(1) Einer nahestehenden Person eines Unionsbürgers, die selbst nicht als Unionsbürger und nicht nach den §§ 3 oder 4 freizügigkeitsberechtigt ist, kann auf Antrag das Recht zur Einreise und zum Aufenthalt im Bundesgebiet verliehen werden, wenn

 

1.

es sich um eine nahestehende Person im Sinne des § 1 Absatz 2 Nummer 4 Buchstabe a handelt und

 

a)

der Unionsbürger ihr zum Zeitpunkt der erstmaligen Antragstellung nachhaltig, in der Regel[2] [Bis 24.04.2023: seit] mindestens zwei Jahre,[3] [Bis 24.04.2023: Jahren] und nicht nur vorübergehend Unterhalt gewährt,

 

b)

der Unionsbürger mit ihr in dem Staat, in dem sie vor der Verlegung des Wohnsitzes in das Bundesgebiet gelebt hat oder lebt, in häuslicher Gemeinschaft gelebt hat und die häusliche Gemeinschaft zwischen dem Unionsbürger und ihr mindestens zwei Jahre bestanden hat oder

 

c)

nicht nur vorübergehend schwerwiegende gesundheitliche Gründe zum Antragszeitpunkt die persönliche Pflege von ihr durch den Unionsbürger zwingend erforderlich machen,

 

2.

es sich um eine nahestehende Person im Sinne des § 1 Absatz 2 Nummer 4 Buchstabe b handelt und der Unionsbürger mit ihr im Bundesgebiet für längere Zeit in familiärer Gemeinschaft zusammenleben wird und sie vom Unionsbürger abhängig ist oder

 

3.

es sich um eine nahestehende Person im Sinne des § 1 Absatz 2 Nummer 4 Buchstabe c handelt und der Unionsbürger mit ihr im Bundesgebiet nicht nur vorübergehend zusammenleben wird.

 

(2) Bei der Entscheidung über die Verleihung eines Rechts nach Absatz 1 ist nach einer eingehenden Untersuchung der persönlichen Umstände maßgeblich zu berücksichtigen, ob der Aufenthalt der nahestehenden Person unter Berücksichtigung ihrer Beziehung zum Unionsbürger sowie von anderen Gesichtspunkten, wie dem Grad der finanziellen oder physischen Abhängigkeit oder dem Grad der Verwandtschaft zwischen ihr und dem Unionsbürger, im Hinblick auf einen in Absatz 1 genannten Anlass des Aufenthalts erforderlich ist.

 

(3) § 3 Absatz 2 findet entsprechende Anwendung.

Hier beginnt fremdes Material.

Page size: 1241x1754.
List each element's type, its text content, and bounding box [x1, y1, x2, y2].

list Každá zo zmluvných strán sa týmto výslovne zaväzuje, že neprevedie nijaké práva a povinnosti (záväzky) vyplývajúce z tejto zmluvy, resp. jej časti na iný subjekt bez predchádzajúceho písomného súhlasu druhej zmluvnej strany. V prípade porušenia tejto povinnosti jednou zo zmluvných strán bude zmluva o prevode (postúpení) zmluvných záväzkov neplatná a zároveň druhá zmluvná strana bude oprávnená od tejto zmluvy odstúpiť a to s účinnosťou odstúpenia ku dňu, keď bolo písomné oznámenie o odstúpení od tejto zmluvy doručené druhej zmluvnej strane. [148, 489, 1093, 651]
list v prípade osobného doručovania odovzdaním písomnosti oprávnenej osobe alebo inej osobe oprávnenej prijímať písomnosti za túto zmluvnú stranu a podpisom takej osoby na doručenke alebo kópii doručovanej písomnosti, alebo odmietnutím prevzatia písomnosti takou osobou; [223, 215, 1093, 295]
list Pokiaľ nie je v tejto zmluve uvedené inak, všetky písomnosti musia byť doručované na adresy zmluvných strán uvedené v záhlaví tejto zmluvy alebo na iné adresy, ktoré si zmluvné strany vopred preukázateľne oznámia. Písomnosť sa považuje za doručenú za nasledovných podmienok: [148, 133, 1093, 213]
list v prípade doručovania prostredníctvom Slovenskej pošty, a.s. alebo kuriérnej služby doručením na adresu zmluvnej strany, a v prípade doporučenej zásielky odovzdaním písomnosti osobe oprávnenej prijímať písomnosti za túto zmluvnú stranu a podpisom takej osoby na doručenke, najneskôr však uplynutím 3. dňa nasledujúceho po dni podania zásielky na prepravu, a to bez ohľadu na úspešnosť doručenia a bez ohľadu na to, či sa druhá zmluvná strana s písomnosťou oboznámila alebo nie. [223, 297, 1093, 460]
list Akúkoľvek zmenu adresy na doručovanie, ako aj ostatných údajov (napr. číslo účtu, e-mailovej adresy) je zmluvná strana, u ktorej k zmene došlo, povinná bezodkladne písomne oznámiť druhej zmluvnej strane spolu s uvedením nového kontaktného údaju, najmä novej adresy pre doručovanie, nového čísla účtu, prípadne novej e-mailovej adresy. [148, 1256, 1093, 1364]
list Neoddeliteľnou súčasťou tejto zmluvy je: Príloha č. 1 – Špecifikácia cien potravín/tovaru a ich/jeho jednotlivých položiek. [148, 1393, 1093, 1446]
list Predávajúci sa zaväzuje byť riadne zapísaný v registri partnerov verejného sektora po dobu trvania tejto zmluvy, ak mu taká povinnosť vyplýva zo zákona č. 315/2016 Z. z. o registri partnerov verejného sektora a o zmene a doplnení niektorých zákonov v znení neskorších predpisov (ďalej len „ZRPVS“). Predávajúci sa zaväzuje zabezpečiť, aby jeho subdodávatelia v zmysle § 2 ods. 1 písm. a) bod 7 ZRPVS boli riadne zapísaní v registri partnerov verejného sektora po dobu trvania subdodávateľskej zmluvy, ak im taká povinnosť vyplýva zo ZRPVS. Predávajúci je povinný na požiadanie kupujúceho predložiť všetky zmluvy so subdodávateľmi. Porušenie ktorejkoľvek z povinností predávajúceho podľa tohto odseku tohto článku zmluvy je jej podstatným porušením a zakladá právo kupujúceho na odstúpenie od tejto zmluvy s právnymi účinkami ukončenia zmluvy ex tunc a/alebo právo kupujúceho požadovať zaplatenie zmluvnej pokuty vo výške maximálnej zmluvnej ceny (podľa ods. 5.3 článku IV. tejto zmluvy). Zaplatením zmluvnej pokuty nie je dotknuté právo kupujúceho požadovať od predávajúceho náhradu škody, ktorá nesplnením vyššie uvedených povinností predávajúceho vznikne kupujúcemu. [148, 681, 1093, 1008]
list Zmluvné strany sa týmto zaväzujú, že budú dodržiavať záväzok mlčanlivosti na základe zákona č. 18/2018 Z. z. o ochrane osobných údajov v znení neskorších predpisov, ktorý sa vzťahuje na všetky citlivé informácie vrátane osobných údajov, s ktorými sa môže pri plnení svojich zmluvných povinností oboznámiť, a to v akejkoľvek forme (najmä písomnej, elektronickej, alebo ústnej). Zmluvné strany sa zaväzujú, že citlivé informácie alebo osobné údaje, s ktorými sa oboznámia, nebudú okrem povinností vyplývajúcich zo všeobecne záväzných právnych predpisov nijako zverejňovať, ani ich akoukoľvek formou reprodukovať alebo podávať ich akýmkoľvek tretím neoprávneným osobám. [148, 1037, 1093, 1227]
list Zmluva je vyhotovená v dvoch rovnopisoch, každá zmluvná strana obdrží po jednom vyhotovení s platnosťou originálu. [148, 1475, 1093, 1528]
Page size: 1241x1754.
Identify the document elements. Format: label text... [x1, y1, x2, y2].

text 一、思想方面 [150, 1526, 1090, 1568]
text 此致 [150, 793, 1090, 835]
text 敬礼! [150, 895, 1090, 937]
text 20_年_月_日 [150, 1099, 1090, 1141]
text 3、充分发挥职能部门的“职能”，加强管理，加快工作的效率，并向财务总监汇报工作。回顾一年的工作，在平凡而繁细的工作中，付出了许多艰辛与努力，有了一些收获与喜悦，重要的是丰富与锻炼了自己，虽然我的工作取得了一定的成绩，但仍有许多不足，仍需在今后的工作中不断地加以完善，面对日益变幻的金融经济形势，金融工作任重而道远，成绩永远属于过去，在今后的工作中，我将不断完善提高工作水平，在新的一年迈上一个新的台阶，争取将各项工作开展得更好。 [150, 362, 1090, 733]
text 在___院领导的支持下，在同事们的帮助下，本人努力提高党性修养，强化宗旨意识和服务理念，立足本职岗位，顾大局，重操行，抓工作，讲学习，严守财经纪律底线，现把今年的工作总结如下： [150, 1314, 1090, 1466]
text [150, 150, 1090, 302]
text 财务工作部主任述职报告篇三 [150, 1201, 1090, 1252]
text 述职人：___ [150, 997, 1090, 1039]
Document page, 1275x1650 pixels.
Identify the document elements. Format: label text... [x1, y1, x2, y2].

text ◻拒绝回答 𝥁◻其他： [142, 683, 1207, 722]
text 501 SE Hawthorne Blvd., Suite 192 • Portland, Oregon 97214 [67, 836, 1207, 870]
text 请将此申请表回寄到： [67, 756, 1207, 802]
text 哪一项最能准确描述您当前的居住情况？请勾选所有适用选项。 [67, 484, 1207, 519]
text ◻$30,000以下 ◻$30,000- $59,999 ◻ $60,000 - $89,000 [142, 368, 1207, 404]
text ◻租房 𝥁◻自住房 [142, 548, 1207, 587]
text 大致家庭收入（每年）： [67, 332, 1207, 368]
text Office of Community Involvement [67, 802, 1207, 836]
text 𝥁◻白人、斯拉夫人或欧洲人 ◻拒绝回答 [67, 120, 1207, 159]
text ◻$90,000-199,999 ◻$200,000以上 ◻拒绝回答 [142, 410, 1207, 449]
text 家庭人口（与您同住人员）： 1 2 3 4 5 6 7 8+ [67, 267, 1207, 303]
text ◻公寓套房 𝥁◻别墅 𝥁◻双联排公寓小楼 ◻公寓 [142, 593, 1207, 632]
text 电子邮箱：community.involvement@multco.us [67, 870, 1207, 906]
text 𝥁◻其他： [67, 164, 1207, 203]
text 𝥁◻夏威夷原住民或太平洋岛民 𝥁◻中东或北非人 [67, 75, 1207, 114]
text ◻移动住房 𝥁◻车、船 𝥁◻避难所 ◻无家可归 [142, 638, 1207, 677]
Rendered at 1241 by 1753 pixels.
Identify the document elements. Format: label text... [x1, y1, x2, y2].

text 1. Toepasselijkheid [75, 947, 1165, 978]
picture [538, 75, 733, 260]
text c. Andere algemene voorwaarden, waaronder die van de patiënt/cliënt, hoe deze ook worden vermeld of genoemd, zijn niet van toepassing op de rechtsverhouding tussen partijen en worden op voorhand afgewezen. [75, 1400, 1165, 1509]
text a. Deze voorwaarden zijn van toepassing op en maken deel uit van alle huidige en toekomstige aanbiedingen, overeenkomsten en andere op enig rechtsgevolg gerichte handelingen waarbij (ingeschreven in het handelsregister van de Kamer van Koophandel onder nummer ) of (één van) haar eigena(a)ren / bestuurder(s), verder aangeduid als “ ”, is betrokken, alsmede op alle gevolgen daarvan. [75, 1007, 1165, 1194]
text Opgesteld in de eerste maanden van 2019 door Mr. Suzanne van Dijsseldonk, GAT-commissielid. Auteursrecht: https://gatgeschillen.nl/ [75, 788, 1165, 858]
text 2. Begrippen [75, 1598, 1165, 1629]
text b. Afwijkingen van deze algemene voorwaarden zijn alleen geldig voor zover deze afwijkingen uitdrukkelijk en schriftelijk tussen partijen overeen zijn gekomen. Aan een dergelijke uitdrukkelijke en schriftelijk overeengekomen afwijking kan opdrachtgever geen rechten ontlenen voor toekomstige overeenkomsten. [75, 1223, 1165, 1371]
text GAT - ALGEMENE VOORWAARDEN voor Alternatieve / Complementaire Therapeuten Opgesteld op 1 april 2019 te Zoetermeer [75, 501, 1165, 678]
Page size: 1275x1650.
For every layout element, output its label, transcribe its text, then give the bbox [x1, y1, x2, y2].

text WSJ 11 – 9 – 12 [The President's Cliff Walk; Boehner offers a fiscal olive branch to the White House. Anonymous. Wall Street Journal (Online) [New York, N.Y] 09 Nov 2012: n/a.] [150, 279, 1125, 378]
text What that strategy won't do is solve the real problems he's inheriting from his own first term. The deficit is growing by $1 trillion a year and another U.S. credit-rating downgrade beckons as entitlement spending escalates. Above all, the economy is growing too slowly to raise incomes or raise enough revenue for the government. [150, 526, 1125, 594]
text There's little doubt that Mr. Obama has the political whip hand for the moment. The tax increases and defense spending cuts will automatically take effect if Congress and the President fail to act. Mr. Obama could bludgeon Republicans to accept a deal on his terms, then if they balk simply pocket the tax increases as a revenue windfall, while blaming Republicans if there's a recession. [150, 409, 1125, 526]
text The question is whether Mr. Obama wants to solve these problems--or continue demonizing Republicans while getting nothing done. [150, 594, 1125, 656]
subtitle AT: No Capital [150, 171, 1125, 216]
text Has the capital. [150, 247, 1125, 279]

[1] § 3a eingefügt durch Gesetz zur aktuellen Anpassung des Freizügigkeitsgesetzes/EU und weiterer Vorschriften an das Unionsrecht. Anzuwenden ab 24.11.2020.
[2] Geändert durch Gesetz zur Durchführung der Verordnung (EU) 2017/2226 und der Verordnung (EU) 2018/1240 sowie zur Änderung des Aufenthaltsgesetzes, des Freizügigkeitsgesetzes/EU, des Gesetzes über das Ausländerzentralregister und der Verordnung zur Durchführung des Gesetzes über das Ausländerzentralregister vom 20.04.2023. Anzuwenden ab 25.04.2023.
[3] Geändert durch Gesetz zur Durchführung der Verordnung (EU) 2017/2226 und der Verordnung (EU) 2018/1240 sowie zur Änderung des Aufenthaltsgesetzes, des Freizügigkeitsgesetzes/EU, des Gesetzes über das Ausländerzentralregister und der Verordnung zur Durchführung des Gesetzes über das Ausländerzentralregister vom 20.04.2023. Anzuwenden ab 25.04.2023.